§ Work request
Copy each line below in which the string "year" occurs.

§ The records
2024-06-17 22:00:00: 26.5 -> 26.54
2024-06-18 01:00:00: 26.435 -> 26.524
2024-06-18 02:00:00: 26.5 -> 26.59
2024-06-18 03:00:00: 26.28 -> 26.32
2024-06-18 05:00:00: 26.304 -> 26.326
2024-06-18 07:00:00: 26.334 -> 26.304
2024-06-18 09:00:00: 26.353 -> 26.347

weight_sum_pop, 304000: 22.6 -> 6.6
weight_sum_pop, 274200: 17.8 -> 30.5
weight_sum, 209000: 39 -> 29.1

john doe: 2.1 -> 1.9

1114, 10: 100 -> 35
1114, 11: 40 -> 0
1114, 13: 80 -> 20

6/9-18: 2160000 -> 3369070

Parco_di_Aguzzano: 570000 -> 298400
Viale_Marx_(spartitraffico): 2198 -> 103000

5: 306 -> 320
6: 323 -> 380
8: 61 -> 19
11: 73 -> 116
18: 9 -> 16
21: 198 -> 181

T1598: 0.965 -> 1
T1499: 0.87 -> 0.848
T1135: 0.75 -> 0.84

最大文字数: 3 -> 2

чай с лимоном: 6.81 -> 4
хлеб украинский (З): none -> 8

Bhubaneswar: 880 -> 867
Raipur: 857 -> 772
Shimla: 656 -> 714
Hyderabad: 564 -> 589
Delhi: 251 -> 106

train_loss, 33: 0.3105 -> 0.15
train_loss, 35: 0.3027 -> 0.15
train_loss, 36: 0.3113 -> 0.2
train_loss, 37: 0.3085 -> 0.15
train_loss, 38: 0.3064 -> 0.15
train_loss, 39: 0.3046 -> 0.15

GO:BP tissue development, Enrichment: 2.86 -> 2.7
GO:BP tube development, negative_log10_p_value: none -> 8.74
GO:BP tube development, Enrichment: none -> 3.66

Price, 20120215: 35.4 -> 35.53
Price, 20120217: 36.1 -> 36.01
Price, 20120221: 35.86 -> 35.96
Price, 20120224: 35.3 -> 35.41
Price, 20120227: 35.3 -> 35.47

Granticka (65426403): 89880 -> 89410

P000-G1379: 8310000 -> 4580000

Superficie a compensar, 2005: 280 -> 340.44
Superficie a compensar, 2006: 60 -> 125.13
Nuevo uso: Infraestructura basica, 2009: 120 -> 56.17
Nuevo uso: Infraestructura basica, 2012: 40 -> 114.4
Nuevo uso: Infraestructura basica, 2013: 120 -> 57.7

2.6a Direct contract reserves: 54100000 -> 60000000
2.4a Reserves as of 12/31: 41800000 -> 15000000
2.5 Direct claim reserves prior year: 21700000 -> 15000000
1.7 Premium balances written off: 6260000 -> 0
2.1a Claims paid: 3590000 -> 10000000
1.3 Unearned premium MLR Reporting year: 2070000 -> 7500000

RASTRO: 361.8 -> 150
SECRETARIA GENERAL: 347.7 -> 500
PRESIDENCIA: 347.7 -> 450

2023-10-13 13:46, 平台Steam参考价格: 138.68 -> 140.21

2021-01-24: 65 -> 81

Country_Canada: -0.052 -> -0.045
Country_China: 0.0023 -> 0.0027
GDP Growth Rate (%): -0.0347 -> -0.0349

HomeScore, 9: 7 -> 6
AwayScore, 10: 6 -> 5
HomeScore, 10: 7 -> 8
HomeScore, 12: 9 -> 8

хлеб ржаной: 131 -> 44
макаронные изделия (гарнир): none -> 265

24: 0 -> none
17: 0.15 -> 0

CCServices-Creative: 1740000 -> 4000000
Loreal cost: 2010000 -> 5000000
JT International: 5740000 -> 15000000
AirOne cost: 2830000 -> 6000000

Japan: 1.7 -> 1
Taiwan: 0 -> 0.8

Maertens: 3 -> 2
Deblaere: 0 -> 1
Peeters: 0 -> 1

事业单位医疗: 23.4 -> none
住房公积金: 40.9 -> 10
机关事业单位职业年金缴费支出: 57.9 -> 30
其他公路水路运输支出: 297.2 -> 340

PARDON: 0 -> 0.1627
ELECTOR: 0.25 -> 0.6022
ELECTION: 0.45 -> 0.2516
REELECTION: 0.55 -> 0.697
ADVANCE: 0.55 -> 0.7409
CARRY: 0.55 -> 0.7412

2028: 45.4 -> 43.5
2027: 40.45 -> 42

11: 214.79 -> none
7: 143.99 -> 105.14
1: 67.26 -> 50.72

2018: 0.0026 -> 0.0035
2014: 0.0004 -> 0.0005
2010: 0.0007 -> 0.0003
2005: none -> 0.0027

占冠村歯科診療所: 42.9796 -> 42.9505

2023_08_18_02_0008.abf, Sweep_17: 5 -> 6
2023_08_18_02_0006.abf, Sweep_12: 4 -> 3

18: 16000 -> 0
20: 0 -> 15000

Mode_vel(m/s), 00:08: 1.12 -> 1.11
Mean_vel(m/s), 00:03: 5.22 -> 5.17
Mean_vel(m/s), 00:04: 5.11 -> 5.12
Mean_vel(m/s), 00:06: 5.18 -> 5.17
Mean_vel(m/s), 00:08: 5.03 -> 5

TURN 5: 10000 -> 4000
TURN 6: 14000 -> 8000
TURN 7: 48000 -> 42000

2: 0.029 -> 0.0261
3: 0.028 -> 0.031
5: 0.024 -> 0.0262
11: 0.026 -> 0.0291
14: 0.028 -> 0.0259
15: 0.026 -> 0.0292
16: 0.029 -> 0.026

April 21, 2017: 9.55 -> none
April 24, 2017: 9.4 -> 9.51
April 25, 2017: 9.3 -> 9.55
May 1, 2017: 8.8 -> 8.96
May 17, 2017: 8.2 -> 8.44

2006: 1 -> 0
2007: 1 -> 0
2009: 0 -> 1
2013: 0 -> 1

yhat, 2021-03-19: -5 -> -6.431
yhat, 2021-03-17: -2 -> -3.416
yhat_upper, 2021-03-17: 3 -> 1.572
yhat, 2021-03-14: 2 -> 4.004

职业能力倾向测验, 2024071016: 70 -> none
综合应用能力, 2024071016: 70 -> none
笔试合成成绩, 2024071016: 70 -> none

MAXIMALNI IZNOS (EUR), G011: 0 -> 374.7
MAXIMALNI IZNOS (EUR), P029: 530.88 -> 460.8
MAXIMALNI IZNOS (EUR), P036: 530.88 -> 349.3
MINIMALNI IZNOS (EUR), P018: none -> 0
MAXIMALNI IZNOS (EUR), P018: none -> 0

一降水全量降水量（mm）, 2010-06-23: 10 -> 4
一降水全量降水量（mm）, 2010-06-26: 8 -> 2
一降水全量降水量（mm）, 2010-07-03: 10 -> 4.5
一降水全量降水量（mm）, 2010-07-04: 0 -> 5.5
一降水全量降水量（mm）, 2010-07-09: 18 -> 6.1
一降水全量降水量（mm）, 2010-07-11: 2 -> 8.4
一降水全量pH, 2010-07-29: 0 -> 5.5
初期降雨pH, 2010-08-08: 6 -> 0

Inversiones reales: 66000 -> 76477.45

§ Answer to this problem
2.5 Direct claim reserves prior year: 21700000 -> 15000000
1.3 Unearned premium MLR Reporting year: 2070000 -> 7500000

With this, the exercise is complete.